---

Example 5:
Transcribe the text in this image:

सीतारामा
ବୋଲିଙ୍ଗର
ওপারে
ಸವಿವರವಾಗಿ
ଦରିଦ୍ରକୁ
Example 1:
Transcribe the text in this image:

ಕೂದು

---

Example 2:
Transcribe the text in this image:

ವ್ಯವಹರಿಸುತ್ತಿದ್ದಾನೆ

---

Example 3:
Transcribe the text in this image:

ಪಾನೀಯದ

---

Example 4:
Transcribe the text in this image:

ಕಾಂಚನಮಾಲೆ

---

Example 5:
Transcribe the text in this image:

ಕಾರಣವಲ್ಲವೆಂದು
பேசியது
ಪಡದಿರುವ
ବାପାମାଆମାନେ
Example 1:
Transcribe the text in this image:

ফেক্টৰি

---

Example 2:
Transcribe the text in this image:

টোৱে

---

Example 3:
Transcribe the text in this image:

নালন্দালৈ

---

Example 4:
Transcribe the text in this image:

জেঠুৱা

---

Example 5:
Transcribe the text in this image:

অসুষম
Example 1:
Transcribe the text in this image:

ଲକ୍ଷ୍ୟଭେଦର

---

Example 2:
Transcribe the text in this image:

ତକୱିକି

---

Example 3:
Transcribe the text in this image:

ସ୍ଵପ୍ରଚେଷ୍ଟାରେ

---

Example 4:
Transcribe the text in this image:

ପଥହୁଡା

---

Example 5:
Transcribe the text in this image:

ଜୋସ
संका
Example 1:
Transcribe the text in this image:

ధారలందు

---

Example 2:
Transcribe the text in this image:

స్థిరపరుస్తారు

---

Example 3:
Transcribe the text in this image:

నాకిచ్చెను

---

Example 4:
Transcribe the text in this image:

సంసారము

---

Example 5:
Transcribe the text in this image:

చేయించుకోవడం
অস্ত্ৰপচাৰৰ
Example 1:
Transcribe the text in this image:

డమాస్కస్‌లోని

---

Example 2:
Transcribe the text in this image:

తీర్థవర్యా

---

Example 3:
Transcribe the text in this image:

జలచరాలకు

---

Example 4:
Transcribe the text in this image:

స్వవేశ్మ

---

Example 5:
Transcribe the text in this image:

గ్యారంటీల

Work task
From the first line to the last, return the listing exactly.

Solution for this task
---

Example 5:
Transcribe the text in this image:

सीतारामा
ବୋଲିଙ୍ଗର
ওপারে
ಸವಿವರವಾಗಿ
ଦରିଦ୍ରକୁ
Example 1:
Transcribe the text in this image:

ಕೂದು

---

Example 2:
Transcribe the text in this image:

ವ್ಯವಹರಿಸುತ್ತಿದ್ದಾನೆ

---

Example 3:
Transcribe the text in this image:

ಪಾನೀಯದ

---

Example 4:
Transcribe the text in this image:

ಕಾಂಚನಮಾಲೆ

---

Example 5:
Transcribe the text in this image:

ಕಾರಣವಲ್ಲವೆಂದು
பேசியது
ಪಡದಿರುವ
ବାପାମାଆମାନେ
Example 1:
Transcribe the text in this image:

ফেক্টৰি

---

Example 2:
Transcribe the text in this image:

টোৱে

---

Example 3:
Transcribe the text in this image:

নালন্দালৈ

---

Example 4:
Transcribe the text in this image:

জেঠুৱা

---

Example 5:
Transcribe the text in this image:

অসুষম
Example 1:
Transcribe the text in this image:

ଲକ୍ଷ୍ୟଭେଦର

---

Example 2:
Transcribe the text in this image:

ତକୱିକି

---

Example 3:
Transcribe the text in this image:

ସ୍ଵପ୍ରଚେଷ୍ଟାରେ

---

Example 4:
Transcribe the text in this image:

ପଥହୁଡା

---

Example 5:
Transcribe the text in this image:

ଜୋସ
संका
Example 1:
Transcribe the text in this image:

ధారలందు

---

Example 2:
Transcribe the text in this image:

స్థిరపరుస్తారు

---

Example 3:
Transcribe the text in this image:

నాకిచ్చెను

---

Example 4:
Transcribe the text in this image:

సంసారము

---

Example 5:
Transcribe the text in this image:

చేయించుకోవడం
অস্ত্ৰপচাৰৰ
Example 1:
Transcribe the text in this image:

డమాస్కస్‌లోని

---

Example 2:
Transcribe the text in this image:

తీర్థవర్యా

---

Example 3:
Transcribe the text in this image:

జలచరాలకు

---

Example 4:
Transcribe the text in this image:

స్వవేశ్మ

---

Example 5:
Transcribe the text in this image:

గ్యారంటీల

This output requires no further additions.